How to find source of spawning process?
There are a number of possibilities (some mentioned in other answers):
- A system or user cronjob executing often,
- In SysV init, an
/etc/inittabentry for the service with therespawndirective, - In systemd, a unit file with the
Restartoption set to a value other thanno, - In Upstart, a service configuration file with the
respawndirective, - A process monitoring tool such as
monit, or - An ad-hoc watchdog process for that particular service.
An interesting new (linux-only) tool that could provide more insight into where the process is being started is sysdig.
Sysdig uses the Linux Kernel's tracepoint features to provide what amounts to a fast, system wide strace.
For example, if I wanted to see every process starting ls, I can issue:
sudo sysdig evt.type=execve and evt.arg.exe=ls
When ls is run somewhere, I will get a message like this:
245490 16:53:54.090856066 3 ls (10053) < execve res=0 exe=ls args=--color=auto. tid=10053(ls) pid=10053(ls) ptid=9204(bash) cwd=/home/steved fdlimit=1024 pgft_maj=0 pgft_min=37 vm_size=412 vm_rss=4 vm_swap=0 env=...
I truncated the environment information returned, but as you can see, in the ptid I can see the name and pid of the program calling execve. execve is the system call used in Linux used to execute new commands (all other exec calls are just frontends to execve).
I believe you could use pstree. You could specify the command as,
pstree -p PID
The above will give you a list of all parents of the java applications.
You could have a look at its PPID (parent process ID) :
$ ps -eo pid,ppid,args | grep java
Once you've got the PPID (second column) of your Java process, use ps again to find the associated process:
$ ps -p [PPID]
Edit : if the parent is 1 (init), then the first parent of your Java process died right after "giving birth" (how sad). Because of that, you can't use the current process hierarchy to find it. The first thing I would recommend you to do is to check ps -ef.

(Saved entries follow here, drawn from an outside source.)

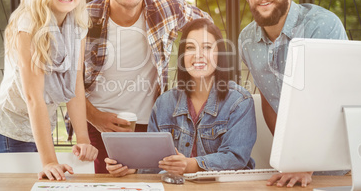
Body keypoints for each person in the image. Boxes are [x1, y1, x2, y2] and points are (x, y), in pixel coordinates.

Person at [84, 0, 212, 173]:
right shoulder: (86, 17)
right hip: (100, 123)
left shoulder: (167, 7)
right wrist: (94, 117)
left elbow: (207, 26)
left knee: (154, 184)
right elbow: (62, 80)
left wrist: (191, 69)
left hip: (151, 121)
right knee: (109, 184)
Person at [236, 0, 348, 187]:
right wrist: (291, 158)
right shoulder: (246, 40)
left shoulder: (322, 25)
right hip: (295, 169)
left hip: (343, 164)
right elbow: (270, 99)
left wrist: (306, 164)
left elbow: (331, 102)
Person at [0, 0, 98, 181]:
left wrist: (83, 140)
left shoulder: (77, 24)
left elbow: (75, 87)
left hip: (39, 132)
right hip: (9, 133)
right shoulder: (29, 23)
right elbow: (34, 98)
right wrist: (49, 161)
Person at [105, 18, 257, 176]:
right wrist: (133, 167)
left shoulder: (239, 102)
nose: (198, 55)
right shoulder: (164, 104)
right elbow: (154, 162)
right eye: (190, 47)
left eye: (207, 47)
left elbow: (236, 158)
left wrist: (191, 165)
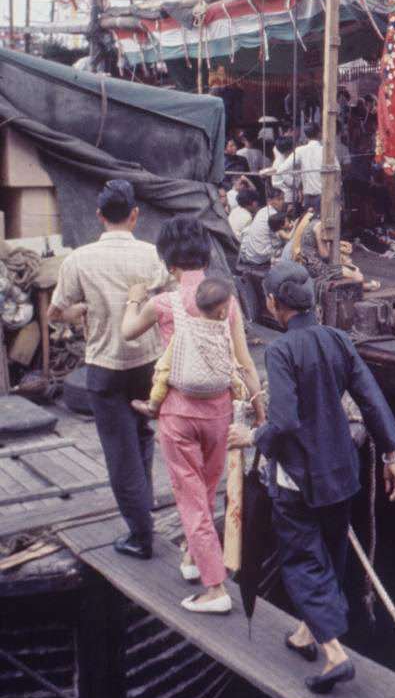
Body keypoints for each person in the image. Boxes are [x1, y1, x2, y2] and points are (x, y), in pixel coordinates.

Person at [227, 263, 395, 694]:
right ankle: (307, 632)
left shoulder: (282, 351)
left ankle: (334, 653)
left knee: (303, 562)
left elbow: (283, 421)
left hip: (299, 479)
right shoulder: (338, 340)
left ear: (273, 302)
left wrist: (251, 435)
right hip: (341, 471)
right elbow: (370, 399)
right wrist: (392, 455)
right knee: (331, 552)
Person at [121, 218, 264, 610]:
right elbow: (245, 359)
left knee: (190, 498)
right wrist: (259, 407)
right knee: (206, 491)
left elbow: (128, 332)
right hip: (220, 413)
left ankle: (215, 587)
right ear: (205, 255)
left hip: (179, 414)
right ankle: (191, 556)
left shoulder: (163, 303)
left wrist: (135, 298)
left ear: (169, 264)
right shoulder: (226, 301)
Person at [48, 180, 168, 560]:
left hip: (105, 366)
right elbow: (165, 300)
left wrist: (78, 311)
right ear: (135, 215)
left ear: (99, 216)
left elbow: (56, 312)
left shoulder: (79, 260)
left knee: (120, 452)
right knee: (142, 434)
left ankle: (140, 534)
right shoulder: (154, 256)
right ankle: (144, 508)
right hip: (147, 364)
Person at [130, 276, 247, 418]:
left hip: (182, 390)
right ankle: (240, 404)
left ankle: (153, 405)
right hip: (218, 392)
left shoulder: (184, 329)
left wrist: (159, 369)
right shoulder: (224, 332)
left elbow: (167, 357)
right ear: (223, 313)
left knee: (163, 377)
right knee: (237, 381)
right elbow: (231, 356)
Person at [297, 126, 323, 213]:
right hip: (322, 194)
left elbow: (284, 168)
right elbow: (337, 170)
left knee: (308, 222)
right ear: (319, 133)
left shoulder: (300, 150)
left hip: (307, 195)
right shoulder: (325, 150)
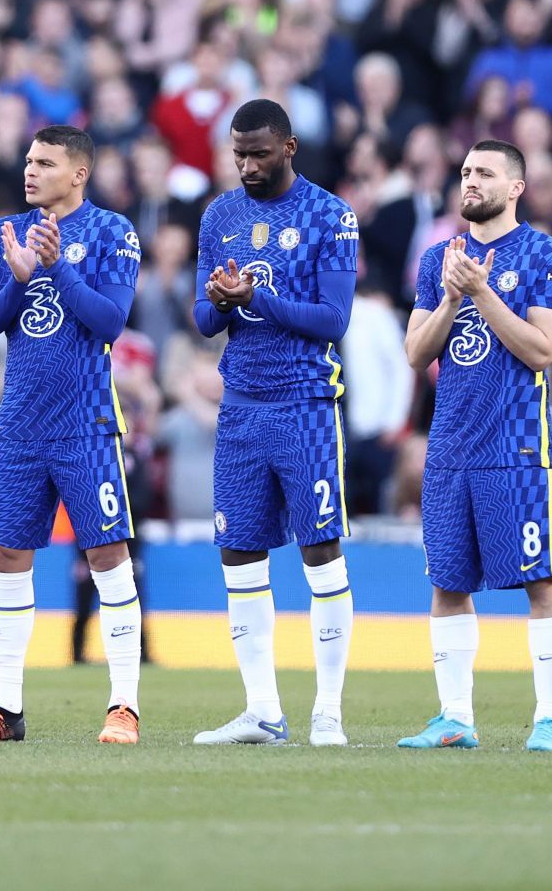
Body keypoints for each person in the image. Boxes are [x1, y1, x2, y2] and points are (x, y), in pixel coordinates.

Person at [0, 126, 145, 745]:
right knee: (7, 555)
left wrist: (58, 270)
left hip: (86, 423)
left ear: (78, 173)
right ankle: (3, 708)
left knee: (107, 557)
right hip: (20, 426)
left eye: (45, 162)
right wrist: (19, 280)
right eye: (28, 160)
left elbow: (110, 322)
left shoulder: (113, 232)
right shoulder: (0, 234)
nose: (29, 171)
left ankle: (124, 707)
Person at [190, 99, 359, 748]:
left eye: (259, 153)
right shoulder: (219, 215)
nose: (247, 165)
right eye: (238, 154)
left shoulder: (330, 215)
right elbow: (205, 324)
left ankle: (328, 711)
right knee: (239, 552)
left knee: (320, 549)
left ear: (289, 148)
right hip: (241, 405)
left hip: (306, 402)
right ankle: (262, 709)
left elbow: (332, 319)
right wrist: (219, 300)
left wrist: (255, 296)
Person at [399, 140, 552, 752]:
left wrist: (481, 292)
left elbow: (540, 350)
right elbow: (418, 354)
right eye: (467, 170)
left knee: (540, 583)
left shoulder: (545, 254)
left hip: (516, 448)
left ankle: (548, 719)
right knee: (448, 583)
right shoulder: (438, 258)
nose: (471, 181)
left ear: (516, 187)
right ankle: (455, 718)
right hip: (450, 446)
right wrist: (450, 295)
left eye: (485, 173)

You might find the culprit just by reading the output.
Then, have a look at crontabs (you did it already, but it won't hurt) :
$ for user in $(cut -f1 -d: /etc/passwd); do echo $user; crontab -u $user -l; done
This will require root privileges.
Still can't see a Java process scheduled? Dang it. Let's try something else. If your Java process is present since boot, have a look at programs scheluded at boot time. I would suggest something like...
$ grep -iR java /etc/rc*
If you still can't find anything then... Well I admit I'm running out of ideas. You should really have another look at ps -ef, and locate processes associated with Java-based programs. You should come across a daemon, or a "launcher", responsible for the constant respawning of your Java process.